Barclays rethinks bonus dodge

Barclays

British banks came up with the allowances to sidestep curbs introduced two years ago that limited bonuses to 100 per cent of salary, or 200 per cent with shareholder approval. The payments are fixed, so they do not count as bonuses under the EU rule, reports The Times.

Barclays, however, has introduced an element of flexibility by making allowances dependent on an individual’s responsibilities and function. It is understood the bank has begun a review of its policy to make sure it complies with the European Union guidelines.

The revised Barclays pay policy will have to be approved by the Bank of England.

The European Banking Authority (EBA) warned in November that schemes set up by banks to get round the cap on bonuses could breach its rules. “If role-based allowances are discretionary, not predetermined, not transparent, not permanent and not revocable, they should not be considered as fixed remuneration, but should be classified as variable,” it said.

Role-based pay is seen by big banks as a way to sidestep the cap on bonuses imposed by the EU.

Bank bosses say the awards are vital if they are to attract top talent and compete with the pay on offer in financial centres such as New York and Hong Kong.

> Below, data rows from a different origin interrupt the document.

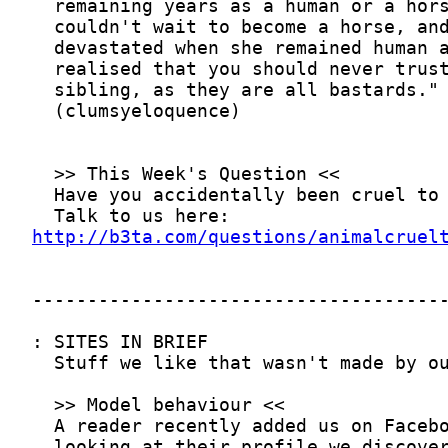
http://b3ta.com/questions/animalcruel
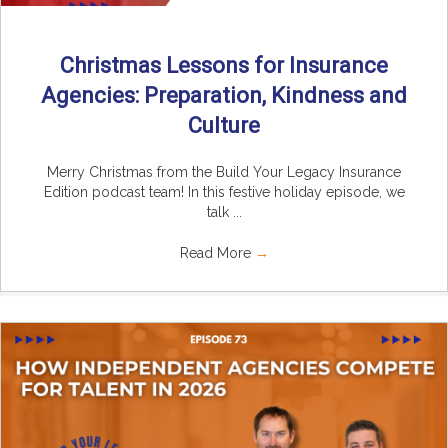
Christmas Lessons for Insurance
Agencies: Preparation, Kindness and
Culture
Merry Christmas from the Build Your Legacy Insurance
Edition podcast team! In this festive holiday episode, we
talk ...
Read More
→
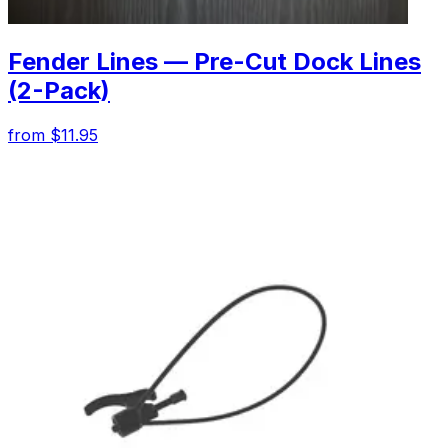
Fender Lines — Pre-Cut Dock Lines
(2-Pack)
from $11.95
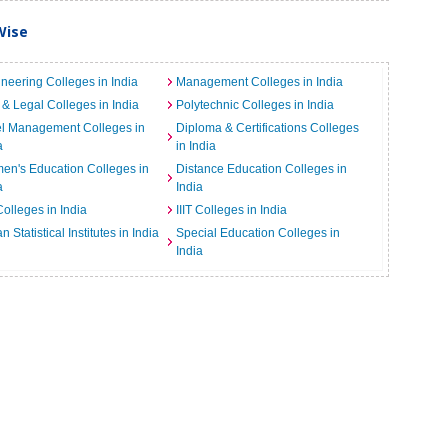
Wise
neering Colleges in India
Management Colleges in India
& Legal Colleges in India
Polytechnic Colleges in India
el Management Colleges in
Diploma & Certifications Colleges
a
in India
n's Education Colleges in
Distance Education Colleges in
a
India
Colleges in India
IIIT Colleges in India
an Statistical Institutes in India
Special Education Colleges in
India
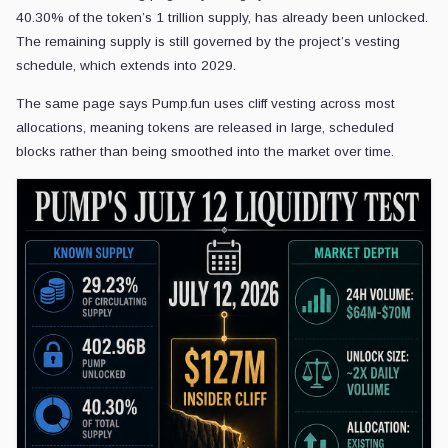
40.30% of the token’s 1 trillion supply, has already been unlocked.
The remaining supply is still governed by the project’s vesting
schedule, which extends into 2029.
The same page says Pump.fun uses cliff vesting across most
allocations, meaning tokens are released in large, scheduled
blocks rather than being smoothed into the market over time.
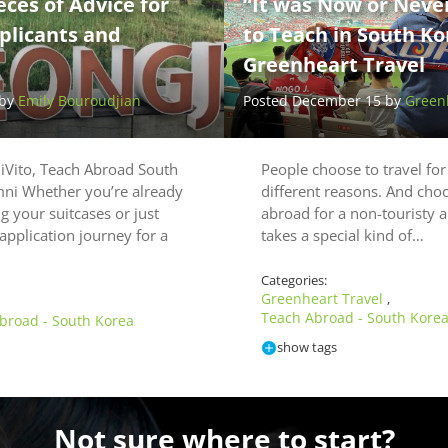
eces of Advice for
“It was Now or Neve
plicants and
to Teach in South Ko
Greenheart Travel
 by
Emily Bouroudjian
Posted December 15 by
Greenh
iVito, Teach Abroad South
People choose to travel fo
mni Whether you’re already
different reasons. And choo
g your suitcases or just
abroad for a non-touristy 
application journey for a
takes a special kind of…
Categories:
Greenheart Travel
,
Teach Abroad - South Kore
broad - South Korea
show tags
Not sure where to start?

European authorities have made it clear that they disapprove of allowances because they flout the spirit of the EU clampdown, which limits bonuses to a maximum of twice a banker’s salary.

Andrew Bailey, deputy governor of the Bank of England, is sympathetic to the schemes, judging them the best way to deal with a bonus cap arrangement that UK authorities believe to be flawed. “The bonus cap is the wrong policy, the debate around it misguided, and the best I can say about allowances is they are a response to a bad policy,” he said.

European bonus rules were introduced in 2013 to curb irresponsible risk-taking. But the introduction of role-based pay highlights the unintended effects of the crackdown.

Barclays introduced role-based pay two years ago. The awards are handed to almost 2,000 top staff.

HSBC, Lloyds and Royal Bank of Scotland have already fixed the role-based pay of their top executives to comply with European rules.